When we build a marketing site, the end result is not a running application but a set of ready-made HTML files on a global CDN. That is called static-first — and it is why our sites are fast, secure and cheap to host.
How it works
The content lives in a CMS where you compose pages from sections: hero, services, pricing, FAQ. On every publish, an automated pipeline rebuilds the complete site: all content is fetched, every page is written out as static HTML, and the result ships to the CDN. Visitors get pre-baked pages — no server is computing anything at the moment someone visits your site.
What you get in return
Speed. No database queries, no per-visit server rendering. The page already exists and is served from a location close to your visitor. Load times under 2 seconds are the norm.

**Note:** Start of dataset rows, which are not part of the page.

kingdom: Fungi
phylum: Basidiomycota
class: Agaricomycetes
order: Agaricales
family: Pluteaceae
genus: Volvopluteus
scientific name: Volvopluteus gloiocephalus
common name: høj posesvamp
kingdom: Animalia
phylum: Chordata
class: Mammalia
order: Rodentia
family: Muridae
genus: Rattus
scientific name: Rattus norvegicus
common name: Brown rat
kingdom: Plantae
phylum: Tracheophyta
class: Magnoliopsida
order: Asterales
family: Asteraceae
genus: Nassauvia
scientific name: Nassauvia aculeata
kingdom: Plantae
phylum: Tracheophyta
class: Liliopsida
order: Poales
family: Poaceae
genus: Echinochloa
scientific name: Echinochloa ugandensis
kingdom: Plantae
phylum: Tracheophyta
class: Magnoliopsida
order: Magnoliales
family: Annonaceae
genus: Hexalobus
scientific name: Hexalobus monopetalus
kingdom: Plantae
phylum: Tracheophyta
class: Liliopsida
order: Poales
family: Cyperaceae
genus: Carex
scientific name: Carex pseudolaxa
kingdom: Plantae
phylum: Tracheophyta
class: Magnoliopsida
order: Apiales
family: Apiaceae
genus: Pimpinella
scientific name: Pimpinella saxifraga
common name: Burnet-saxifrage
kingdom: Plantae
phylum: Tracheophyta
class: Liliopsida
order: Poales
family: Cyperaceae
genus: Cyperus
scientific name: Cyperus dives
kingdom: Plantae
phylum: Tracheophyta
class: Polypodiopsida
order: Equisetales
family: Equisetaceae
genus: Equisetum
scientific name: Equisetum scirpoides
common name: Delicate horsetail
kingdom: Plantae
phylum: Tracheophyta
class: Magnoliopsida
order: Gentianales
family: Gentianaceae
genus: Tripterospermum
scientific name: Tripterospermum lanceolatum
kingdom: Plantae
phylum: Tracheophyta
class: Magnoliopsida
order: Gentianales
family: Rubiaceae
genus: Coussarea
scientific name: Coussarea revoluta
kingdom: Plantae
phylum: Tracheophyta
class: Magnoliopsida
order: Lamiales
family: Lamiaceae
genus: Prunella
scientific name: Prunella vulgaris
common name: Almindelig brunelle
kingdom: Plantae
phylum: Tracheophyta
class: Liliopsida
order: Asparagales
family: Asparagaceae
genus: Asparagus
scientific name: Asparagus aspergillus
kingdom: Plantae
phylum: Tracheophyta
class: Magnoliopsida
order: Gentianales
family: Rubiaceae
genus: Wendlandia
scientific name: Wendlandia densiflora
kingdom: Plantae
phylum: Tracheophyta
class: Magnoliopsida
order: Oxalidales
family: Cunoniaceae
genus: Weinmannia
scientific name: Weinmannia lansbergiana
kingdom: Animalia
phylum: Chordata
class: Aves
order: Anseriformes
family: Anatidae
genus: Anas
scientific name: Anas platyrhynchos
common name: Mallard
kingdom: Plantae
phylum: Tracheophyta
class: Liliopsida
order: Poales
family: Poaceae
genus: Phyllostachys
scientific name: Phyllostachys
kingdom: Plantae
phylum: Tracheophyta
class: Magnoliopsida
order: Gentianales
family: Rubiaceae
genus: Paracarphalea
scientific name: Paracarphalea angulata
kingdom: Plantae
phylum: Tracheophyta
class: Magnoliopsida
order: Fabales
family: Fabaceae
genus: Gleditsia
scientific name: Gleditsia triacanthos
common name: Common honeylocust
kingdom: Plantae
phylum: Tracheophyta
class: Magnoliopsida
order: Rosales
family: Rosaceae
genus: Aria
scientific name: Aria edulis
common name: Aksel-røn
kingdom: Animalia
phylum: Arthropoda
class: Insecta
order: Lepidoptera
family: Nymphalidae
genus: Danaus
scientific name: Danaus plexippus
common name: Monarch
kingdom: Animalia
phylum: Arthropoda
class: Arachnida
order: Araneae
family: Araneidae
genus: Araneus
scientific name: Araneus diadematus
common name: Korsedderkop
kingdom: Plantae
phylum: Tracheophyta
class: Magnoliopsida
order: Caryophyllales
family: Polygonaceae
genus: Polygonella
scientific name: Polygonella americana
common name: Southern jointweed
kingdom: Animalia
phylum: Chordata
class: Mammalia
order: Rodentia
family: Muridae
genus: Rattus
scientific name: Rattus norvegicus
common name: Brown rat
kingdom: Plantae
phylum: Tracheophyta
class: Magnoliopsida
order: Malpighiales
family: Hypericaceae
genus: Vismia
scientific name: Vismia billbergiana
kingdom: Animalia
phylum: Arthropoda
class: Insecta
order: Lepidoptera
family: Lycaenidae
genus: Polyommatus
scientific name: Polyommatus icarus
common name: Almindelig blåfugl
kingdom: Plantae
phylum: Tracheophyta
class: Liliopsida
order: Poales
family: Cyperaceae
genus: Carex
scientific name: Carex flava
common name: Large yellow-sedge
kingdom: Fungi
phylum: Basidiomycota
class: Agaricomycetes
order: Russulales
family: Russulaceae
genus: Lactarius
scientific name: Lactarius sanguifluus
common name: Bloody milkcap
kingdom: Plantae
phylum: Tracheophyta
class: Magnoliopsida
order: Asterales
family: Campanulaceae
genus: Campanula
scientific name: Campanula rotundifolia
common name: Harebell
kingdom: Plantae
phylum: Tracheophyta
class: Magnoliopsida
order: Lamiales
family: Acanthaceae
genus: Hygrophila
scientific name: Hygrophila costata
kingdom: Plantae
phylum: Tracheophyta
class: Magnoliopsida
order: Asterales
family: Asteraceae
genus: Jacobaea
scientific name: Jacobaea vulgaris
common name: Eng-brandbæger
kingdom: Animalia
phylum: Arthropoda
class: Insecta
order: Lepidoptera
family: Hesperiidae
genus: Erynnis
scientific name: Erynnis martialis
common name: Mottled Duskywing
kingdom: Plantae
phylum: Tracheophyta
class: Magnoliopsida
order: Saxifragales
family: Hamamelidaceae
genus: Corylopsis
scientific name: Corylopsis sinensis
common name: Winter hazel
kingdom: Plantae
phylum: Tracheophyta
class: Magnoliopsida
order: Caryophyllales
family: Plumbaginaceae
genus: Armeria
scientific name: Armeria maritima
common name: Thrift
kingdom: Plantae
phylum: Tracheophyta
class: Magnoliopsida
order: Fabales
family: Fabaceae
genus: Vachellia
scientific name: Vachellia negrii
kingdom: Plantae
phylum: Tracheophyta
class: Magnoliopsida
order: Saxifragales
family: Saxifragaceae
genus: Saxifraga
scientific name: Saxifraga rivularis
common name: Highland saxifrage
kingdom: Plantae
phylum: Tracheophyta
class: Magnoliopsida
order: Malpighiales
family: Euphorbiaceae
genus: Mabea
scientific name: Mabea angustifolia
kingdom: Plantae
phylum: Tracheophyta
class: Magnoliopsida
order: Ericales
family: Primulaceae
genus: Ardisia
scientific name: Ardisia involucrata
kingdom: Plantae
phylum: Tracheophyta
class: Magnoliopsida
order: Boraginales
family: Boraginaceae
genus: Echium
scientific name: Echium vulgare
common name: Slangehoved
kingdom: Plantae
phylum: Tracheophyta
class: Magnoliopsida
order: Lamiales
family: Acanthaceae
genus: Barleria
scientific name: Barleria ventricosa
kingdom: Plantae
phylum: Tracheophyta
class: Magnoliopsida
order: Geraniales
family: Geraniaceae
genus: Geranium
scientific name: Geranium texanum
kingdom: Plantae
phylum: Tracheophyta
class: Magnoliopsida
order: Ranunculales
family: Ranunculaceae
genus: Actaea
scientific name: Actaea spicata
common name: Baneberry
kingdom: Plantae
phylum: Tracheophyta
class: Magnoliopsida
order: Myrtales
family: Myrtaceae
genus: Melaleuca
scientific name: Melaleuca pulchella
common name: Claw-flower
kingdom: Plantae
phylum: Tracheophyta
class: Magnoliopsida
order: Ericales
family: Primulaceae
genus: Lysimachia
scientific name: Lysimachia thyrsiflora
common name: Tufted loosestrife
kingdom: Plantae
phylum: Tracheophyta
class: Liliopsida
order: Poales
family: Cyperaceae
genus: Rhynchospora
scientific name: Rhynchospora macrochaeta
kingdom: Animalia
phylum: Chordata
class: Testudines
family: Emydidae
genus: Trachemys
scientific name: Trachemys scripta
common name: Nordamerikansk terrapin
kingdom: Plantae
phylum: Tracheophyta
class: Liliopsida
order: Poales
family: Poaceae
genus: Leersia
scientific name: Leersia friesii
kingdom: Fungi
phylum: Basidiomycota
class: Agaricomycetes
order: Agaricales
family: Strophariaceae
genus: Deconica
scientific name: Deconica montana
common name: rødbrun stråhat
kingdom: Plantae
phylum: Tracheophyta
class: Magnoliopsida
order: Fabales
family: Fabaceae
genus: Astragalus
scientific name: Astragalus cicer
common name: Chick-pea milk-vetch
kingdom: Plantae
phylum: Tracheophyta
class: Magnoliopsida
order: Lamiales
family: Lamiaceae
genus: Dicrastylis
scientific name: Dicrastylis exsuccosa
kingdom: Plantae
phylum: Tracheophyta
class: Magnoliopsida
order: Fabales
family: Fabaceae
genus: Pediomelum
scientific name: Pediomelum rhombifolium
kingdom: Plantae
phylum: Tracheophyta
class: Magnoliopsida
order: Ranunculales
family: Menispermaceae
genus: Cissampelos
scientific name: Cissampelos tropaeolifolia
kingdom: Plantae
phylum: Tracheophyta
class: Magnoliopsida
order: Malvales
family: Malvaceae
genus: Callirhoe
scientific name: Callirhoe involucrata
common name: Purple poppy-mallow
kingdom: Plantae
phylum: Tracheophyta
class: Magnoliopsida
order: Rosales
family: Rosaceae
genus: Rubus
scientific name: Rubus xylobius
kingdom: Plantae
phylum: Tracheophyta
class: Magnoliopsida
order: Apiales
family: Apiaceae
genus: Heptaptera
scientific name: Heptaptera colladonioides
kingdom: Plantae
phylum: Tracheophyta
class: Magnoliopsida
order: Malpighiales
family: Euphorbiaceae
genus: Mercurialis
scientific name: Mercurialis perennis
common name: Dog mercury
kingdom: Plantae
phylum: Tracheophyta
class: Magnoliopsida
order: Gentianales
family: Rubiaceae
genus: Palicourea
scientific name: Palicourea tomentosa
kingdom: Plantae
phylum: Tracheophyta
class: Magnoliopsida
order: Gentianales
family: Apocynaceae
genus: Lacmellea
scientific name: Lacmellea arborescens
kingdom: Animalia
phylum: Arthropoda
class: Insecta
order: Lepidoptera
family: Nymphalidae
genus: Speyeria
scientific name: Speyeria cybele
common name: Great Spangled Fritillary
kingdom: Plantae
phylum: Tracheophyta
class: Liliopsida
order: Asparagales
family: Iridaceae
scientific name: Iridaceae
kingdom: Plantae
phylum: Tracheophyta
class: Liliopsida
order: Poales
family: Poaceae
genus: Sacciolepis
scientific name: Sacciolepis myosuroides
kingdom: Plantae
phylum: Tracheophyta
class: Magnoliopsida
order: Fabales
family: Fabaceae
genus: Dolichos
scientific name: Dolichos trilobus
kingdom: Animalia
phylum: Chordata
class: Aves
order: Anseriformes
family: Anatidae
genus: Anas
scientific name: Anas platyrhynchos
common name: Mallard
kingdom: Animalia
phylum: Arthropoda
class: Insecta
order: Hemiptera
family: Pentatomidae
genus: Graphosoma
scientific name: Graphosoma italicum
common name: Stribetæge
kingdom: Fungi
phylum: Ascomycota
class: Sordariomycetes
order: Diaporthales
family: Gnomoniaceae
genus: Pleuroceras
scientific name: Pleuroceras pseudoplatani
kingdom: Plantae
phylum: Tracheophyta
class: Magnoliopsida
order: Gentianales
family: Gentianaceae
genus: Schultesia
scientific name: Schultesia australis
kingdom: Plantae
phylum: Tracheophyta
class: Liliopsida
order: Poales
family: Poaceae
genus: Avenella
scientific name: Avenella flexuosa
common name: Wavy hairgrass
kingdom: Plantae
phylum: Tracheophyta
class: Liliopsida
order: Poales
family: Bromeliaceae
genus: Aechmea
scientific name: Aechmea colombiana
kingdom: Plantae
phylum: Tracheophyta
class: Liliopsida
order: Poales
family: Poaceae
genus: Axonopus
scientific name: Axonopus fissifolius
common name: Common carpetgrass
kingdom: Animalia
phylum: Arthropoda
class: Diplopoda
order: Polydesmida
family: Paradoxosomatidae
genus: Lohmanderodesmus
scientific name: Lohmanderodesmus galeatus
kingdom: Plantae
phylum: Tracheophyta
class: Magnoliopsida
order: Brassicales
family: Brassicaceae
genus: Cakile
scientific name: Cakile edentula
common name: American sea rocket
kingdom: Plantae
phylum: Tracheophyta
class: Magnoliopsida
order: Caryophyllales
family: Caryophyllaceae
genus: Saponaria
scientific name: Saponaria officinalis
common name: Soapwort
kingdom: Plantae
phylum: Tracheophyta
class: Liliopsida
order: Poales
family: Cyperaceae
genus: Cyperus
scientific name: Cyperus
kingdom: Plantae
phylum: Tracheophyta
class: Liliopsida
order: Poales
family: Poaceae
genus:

Reliability. The site stays online even if the CMS goes down for a bit — it is only needed at publish time.
Security. No running application server means a drastically smaller attack surface.
SEO. Search engines receive complete, fast HTML without having to execute JavaScript first.
What about interactivity?
Forms, accordions and counters just work: small, targeted pieces of JavaScript load only where they are needed. The difference with a traditional site is that interactivity is the exception, not the foundation.
Who is this for?
Almost every marketing site, portfolio or content site. If your content changes more often than every few minutes, or everything is personalized per visitor — then we look at something else. For everything else: static-first, every time.